BOISE — Idaho’s citizen redistricting commission will hold public hearings in each region of the state over the next month and a half, plus a remote-access hearing, with an eye to finishing its work in October, at least a full month before its late-November deadline.
The hearing schedule has “a target of having our first serious plan done and voted on by the middle of October,” Bart Davis, commission co-chair, said Thursday morning. “That’s very ambitious, and I acknowledge that we may be still working on that for another week or two after that, but that’s at least the initial target I get a sense we’re going to work towards.”
The six-member commission unanimously approved the tentative hearing schedule during its Thursday meeting; then it moved on to exploring, training and trying out its Maptitude district-drawing software. As staffers demonstrated the software for the committee, commissioners asked various specific questions.
Among them: How many people are now in the small chunk of southern Bonner County that’s split off from District 1 and appended onto the giant, multi-county District 7, which also takes in all of Shoshone, Clearwater and Idaho counties?
The answer: Almost 6,000 people. Currently, District 1, which takes in the rest of Bonner County and Boundary County to its north, has slightly more population than the ideal district size for the next round of redistricting, at 53,378. That’s 832 more than the ideal size, or 1.58%.
Commissioners also asked about eastern Idaho district lines and what various changes they would produce, as they begin getting comfortable with the process of moving lines around and seeing what results.
Here is the tentative public hearing schedule the commission approved on Thursday:
• Treasure Valley: The week of Sept. 13-17. That likely would include hearings in Boise, Meridian, Eagle, Nampa and Caldwell.
• North Idaho: The week of Sept. 20-24. Commissioners are looking at likely hearings in Sandpoint, Coeur d’Alene, Moscow and Lewiston.
• Central Idaho, including the Magic Valley and Wood River Valley: The week of Sept. 27-Oct. 1. That could include hearings in Twin Falls, Mountain Home and Hailey.
• Eastern Idaho: The week of Oct. 4-8. That likely would include hearings in Rexburg, Idaho Falls and Pocatello.
• Remote-Access hearing: The week of Oct. 11-15, likely on Tuesday, Oct. 12. That Boise-based hearing would offer remote access for testimony from people anywhere in the state, something that likely won’t be available when the commission is on the road in the various other locations.
“That’s something we need to provide as an accommodation for folks who can’t travel, can’t make the meetings,” said commission staffer Keith Bybee.
Commissioner Tom Dayley said for the Boise-area hearings, “We need to make sure we accommodate time-period slots that people in the metro areas can come.”
Dayley said he attended a Meridian city planning and zoning hearing last week, to get a feel for the dynamic of a big public hearing. “They had a lot of public comment at the meeting,” he said. “One of the things the commissioners did, to their credit, is they listened a lot.”

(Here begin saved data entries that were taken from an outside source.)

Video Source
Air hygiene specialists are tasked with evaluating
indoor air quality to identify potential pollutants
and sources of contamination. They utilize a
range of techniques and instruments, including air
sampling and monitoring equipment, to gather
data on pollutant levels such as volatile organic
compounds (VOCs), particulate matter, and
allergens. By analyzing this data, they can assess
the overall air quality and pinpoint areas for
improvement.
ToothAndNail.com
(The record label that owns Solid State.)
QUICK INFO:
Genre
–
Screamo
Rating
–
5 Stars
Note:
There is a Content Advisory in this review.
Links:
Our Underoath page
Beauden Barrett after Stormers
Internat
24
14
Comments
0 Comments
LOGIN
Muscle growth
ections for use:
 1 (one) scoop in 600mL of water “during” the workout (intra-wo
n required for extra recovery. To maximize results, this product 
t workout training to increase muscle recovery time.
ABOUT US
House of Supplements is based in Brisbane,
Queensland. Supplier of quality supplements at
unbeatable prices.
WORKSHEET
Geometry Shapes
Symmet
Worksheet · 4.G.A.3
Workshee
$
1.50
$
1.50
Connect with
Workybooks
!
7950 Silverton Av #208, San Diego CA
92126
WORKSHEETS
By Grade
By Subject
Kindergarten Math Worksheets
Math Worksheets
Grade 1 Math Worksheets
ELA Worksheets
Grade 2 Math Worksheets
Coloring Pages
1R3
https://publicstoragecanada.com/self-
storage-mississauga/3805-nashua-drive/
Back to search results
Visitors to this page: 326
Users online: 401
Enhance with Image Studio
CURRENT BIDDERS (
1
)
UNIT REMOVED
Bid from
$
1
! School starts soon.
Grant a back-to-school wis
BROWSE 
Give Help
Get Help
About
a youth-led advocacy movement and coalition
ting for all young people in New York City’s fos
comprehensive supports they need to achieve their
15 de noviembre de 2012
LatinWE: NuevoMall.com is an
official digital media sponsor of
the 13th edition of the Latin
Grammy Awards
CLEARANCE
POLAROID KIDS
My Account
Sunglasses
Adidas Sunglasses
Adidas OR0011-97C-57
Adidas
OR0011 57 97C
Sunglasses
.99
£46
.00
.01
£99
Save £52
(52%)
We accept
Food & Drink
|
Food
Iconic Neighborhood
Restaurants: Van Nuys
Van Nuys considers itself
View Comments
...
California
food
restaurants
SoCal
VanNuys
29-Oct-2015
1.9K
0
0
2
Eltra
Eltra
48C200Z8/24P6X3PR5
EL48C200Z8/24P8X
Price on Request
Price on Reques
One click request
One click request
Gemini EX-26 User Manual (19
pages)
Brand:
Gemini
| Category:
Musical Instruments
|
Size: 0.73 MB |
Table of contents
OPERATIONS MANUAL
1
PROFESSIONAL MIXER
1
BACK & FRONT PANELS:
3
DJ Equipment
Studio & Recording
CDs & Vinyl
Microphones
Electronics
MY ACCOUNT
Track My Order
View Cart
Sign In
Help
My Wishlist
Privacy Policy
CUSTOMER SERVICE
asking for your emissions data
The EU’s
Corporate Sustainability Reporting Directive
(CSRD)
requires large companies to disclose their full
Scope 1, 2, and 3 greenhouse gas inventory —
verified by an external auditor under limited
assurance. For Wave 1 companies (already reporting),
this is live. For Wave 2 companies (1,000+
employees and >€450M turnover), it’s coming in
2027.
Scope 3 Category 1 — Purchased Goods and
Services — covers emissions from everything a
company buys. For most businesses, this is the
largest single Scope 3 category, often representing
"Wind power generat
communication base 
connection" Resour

“We need to convey to them we are listening,” Dayley said, “and we do want those comments and we are interested in those comments.”
Under a 1994 constitutional amendment approved by Idaho voters, the bipartisan commission is in charge of drawing new legislative and congressional district lines to match up with the results of the most recent Census, to ensure the one-person, one-vote principle is preserved in Idaho elections amid population shifts.
Those shifts likely will mean at least one additional Idaho county must be split in the next legislative district map, beyond the seven already split in the current one; the commission also is charged with minimizing county splits as it draws new districts. Given population shifts, “Latah, Nez Perce or Idaho seem to make the most sense,” Bybee said, but that’ll be up to the commission.